Up in the mornin', out on the job Work like the devil for my pay But that lucky old sun has nothin' to do But roll around Heaven all day


  1. Love. Your. Work Trucker Slim.

    Simply outstanding with the Old Crow Medicine Show. If only it were 20 something years ago and fate saw him at Adelaide instead of Hawthorn, OCMS could have changed it from ‘When Dey Wud No Crawfish’ to ‘When Dey Wud No CRAWSHAY’

    See Andrew Fithall, I has some music skillz myself there!

  2. Joe Moore says

    Brilliant. Thank you Rick. Perfect soulful piece to read in the lead up to a season opener.

    Just about to go and check out ‘Golden Bomber’. A Japanese air rock band must be seen to believed!

  3. Hawkwind = Rick Kane

  4. Trucker Slim and the Long Bombs- sounds just the ticket
    Great laterals from poetry to music.
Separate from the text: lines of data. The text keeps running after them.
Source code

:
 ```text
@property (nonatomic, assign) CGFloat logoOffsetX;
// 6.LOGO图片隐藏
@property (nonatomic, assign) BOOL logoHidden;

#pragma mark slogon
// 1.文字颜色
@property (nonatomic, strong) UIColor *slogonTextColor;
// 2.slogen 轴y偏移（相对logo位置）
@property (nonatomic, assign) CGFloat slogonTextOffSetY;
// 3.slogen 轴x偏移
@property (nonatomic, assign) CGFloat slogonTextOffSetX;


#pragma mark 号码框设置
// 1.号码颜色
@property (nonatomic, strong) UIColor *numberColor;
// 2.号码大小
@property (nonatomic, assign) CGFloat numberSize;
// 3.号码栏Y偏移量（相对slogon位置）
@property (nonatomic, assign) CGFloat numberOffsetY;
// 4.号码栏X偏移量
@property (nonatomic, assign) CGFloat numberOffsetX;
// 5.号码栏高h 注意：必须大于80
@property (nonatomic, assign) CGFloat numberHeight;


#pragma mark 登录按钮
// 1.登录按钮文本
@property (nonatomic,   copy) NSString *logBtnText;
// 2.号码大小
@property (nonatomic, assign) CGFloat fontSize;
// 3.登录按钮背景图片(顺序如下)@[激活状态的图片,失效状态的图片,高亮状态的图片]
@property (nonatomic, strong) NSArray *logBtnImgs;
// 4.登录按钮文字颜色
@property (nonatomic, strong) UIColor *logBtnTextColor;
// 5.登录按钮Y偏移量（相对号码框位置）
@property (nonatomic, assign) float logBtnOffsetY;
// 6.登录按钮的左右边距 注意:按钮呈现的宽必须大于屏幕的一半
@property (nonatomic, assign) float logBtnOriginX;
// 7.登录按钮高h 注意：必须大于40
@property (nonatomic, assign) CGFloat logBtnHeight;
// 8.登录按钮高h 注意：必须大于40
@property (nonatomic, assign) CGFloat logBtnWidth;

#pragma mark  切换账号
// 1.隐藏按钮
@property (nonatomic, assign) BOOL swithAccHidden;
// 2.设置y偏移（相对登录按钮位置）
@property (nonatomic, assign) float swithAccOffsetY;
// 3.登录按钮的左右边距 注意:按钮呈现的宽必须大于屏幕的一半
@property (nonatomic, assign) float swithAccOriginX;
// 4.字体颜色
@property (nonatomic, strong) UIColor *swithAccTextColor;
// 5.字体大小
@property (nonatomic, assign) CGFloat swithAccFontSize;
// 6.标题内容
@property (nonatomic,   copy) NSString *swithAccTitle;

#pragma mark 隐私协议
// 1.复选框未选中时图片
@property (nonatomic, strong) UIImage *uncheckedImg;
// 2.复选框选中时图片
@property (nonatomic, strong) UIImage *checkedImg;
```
Saw a few bands in Richmond heartland at Francis Burkes pub. Wonder how Fankie’s hearing is today. So Richmond definitely had the edge and rawness of Lobby Lloyd and the Coloured Sherrins, Billy Thorpe and the Mullets ( in deference to the supporters’ coif preferences). Captain Beefheart or Ian Drury and the Blockheads for those of the hard ball proclivities of yesteryear ie Footscray and Fitzroy. Perhaps if Mick Nolan and the old Norths could be represented by a band it would be a straight up the guts outfit like Ramones.

  5. Bakes,
    I am sure Andrew F would be impressed!

  6. Fantastic Rick.
    Even Wiki rants at how desperately The Hawks pursued (Garth) Hudson!
    A force since the 60s.

    Poor old ThreeDogNight got airplay with Old Fashioned Love Song way back when.

  7. Rick Kane says

    Thanks for the comments guys.

    Crio, what a pick up! How did I miss the Hudson reference? And yes, Three Dog Night did have other songs that made the charts, lets call that getting to the finals.

    Smokie and Bakes, Mr Fithall could easily do his version of this (with newer, hipper Aussie artists included).

    Thanks nank, I did consider bands that best represent the ethos of a club. My way was the easier road!

    Les, Hawkwind would have fitted if I was writing about a club I didn’t barrack for.

    Mr Moore, I pissed myself when I came across Golden Bomber. Only in Tokyo!

    Cheers Bakes & very funny

  8. Phil Dimitriadis says

    Great stuff West Preston Rick Kane. WPRK wasn’t that a radio station from some Yank sitcom with Loni Anderson?

    I thought you’d give Collingwood ‘The Pretenders’ or at least ‘The Animals’ but I think we’re beyond being misunderstood for growing up in the house of the rising sun in a dirty old part of the city. Missed you Wednesday night mate. Gave it a good shake!

  9. Rick, Three Dog Night also struck the charts with ‘Mama Told Me Not To Come’. There must’ve been plenty of Dogs fans over the last 60-odd years who’d muttered something similar to themselves watching the Scraggers chalk up another loss.

  10. Mark 'Swish' Schwerdt says

    Clever stuff Rick.

    Did you consider the High Rise Bombers?

    You were a bit soft on my mob.

    Phil, The Pretenders also did Tattooed Love Boys, another apt Pies reference.

  11. John Butler says

    I dunno Kaney, when I think Hawthorn I think of the Trilobites – most particularly their song “All Hail The New Right”.

  12. sean gorman says

    Nice Job Trucker
    West Coast =

  13. matt watson says

    Well done Rick,
    Loved reading this.
    You captured the Roos very well…

  14. Andrew Fithall says

    Sorry it took me so long to get to this Rick. Very enjoyable. On the subject of Japanese band, the Soil and “Pimp” Sessions were on the line-up at Golden Plains last month. They describe themselves as “Japanese Death Jazz”. Wasn’t a genre I was familiar with and on seeing them, not sure there will be many other participants. But they were fun nevertheless.

    Steve Baker – I know you are familiar with old music. My plan is to get you a little up-to-speed on what is good about today’s music. Memory stick still being compiled.